18 August 2016
I recently spent some time in Kuala Lumpur and used taxis to get around, often taking one cab to go somewhere from the hotel and another to get back. I got very irritated when the fare coming back was double what I had been charged to get there. KL taxi drivers are well-known for their nefarious ways and most have a little towel or cloth that they lower over the meter when a tourist jumps into the car. However, when they view me as a wealthy Westerner who can afford to pay well over the odds, they are right. Compared to the vast majority of local people and certainly compared to the average taxi driver in Malaysia, I live like royalty. Why then does it irritate me to be overcharged by a poor taxi driver? It’s not as if I go without my evening meal after paying him.
Kiran Desai (The Inheritance of Loss, Penguin, 2006) describes this extremely well in her account of a traveller’s experience on arriving at Calcutta’s Dum Dum airport:
“… the distinctive smell of a floor being disinfected with phenyl by a sweeper woman both destitute and with a talent for being exceedingly irritating.
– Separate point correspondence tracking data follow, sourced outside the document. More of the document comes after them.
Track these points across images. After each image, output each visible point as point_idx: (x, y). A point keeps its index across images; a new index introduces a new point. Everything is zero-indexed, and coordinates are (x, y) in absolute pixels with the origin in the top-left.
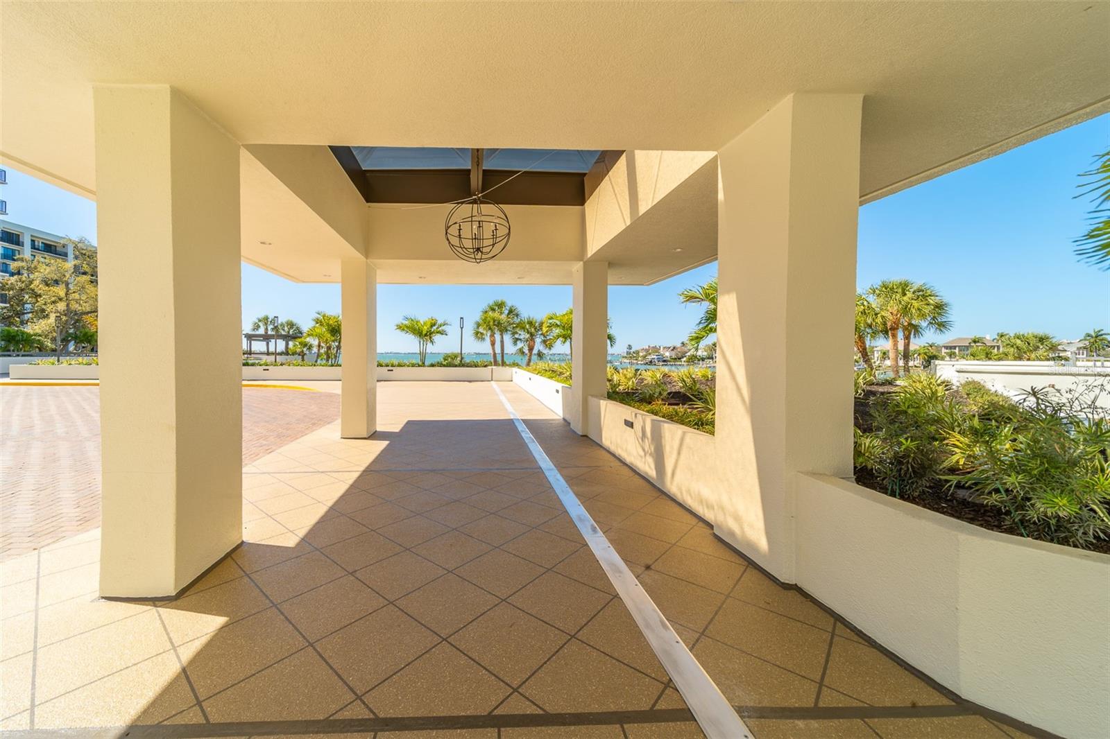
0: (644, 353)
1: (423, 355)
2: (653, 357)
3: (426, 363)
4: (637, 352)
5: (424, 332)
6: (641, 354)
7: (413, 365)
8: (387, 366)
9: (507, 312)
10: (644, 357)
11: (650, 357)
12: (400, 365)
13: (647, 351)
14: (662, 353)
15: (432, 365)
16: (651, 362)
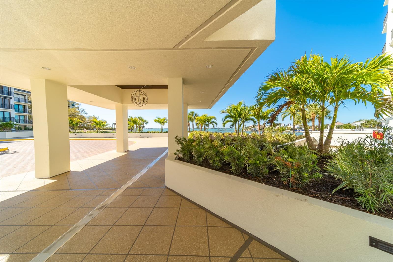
0: (250, 127)
1: (162, 129)
2: (253, 129)
3: (163, 132)
4: (248, 127)
5: (162, 122)
6: (249, 128)
7: (158, 133)
8: (150, 133)
9: (194, 115)
10: (250, 129)
11: (252, 129)
12: (154, 133)
13: (251, 127)
14: (256, 127)
15: (165, 132)
16: (252, 130)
Eyes lowered and swatting bare feet with a filthy rag, she introduced some visitors for the first time to that potent mixture of intense sympathy and intense annoyance.”
I often experience both the sympathy and the annoyance in my dealings with people in Malaysia. I get incensed by a shop assistant who completely ignores me, looks blankly at me when I ask a question and takes my money without any attempt at civility. Then I remember that she probably has had very little education, speaks no English and earns only RM250 for a six-day week during which she works 12-hour shifts.
Another situation that has me seething here is the motorcyclist who disobeys every rule of the road – speeding through a red light, pulling out of a side street without so much as a glance to see if there is oncoming traffic, riding the wrong way down a street or parking across the footpath or an entranceway. Worse still are those motorcyclists who do all of the above while transporting children. And then there are the motorists who commit similar traffic offences wearing their own seatbelts while their children are unrestrained and moving around all over the car. One such vehicle lurched into the lane in front of me, narrowly missing the front of my car on the way into a shopping centre, and ended up pulling into the parking next to me. I got out determined to remonstrate with the driver by asking if he was trying to kill his children, but stopped short when I saw him and his family – all small and thin, dressed in cheap clothing – and was undone by a sweet smile from his wife, who got out of the passenger door holding a tiny baby.
At times like these, I think it may be best to either not leave our flat in Ipoh and keep my annoyed self to myself or else return home to New Zealand, where I can get properly annoyed at bad driving or poor customer service without the concomitant stabs of sympathy.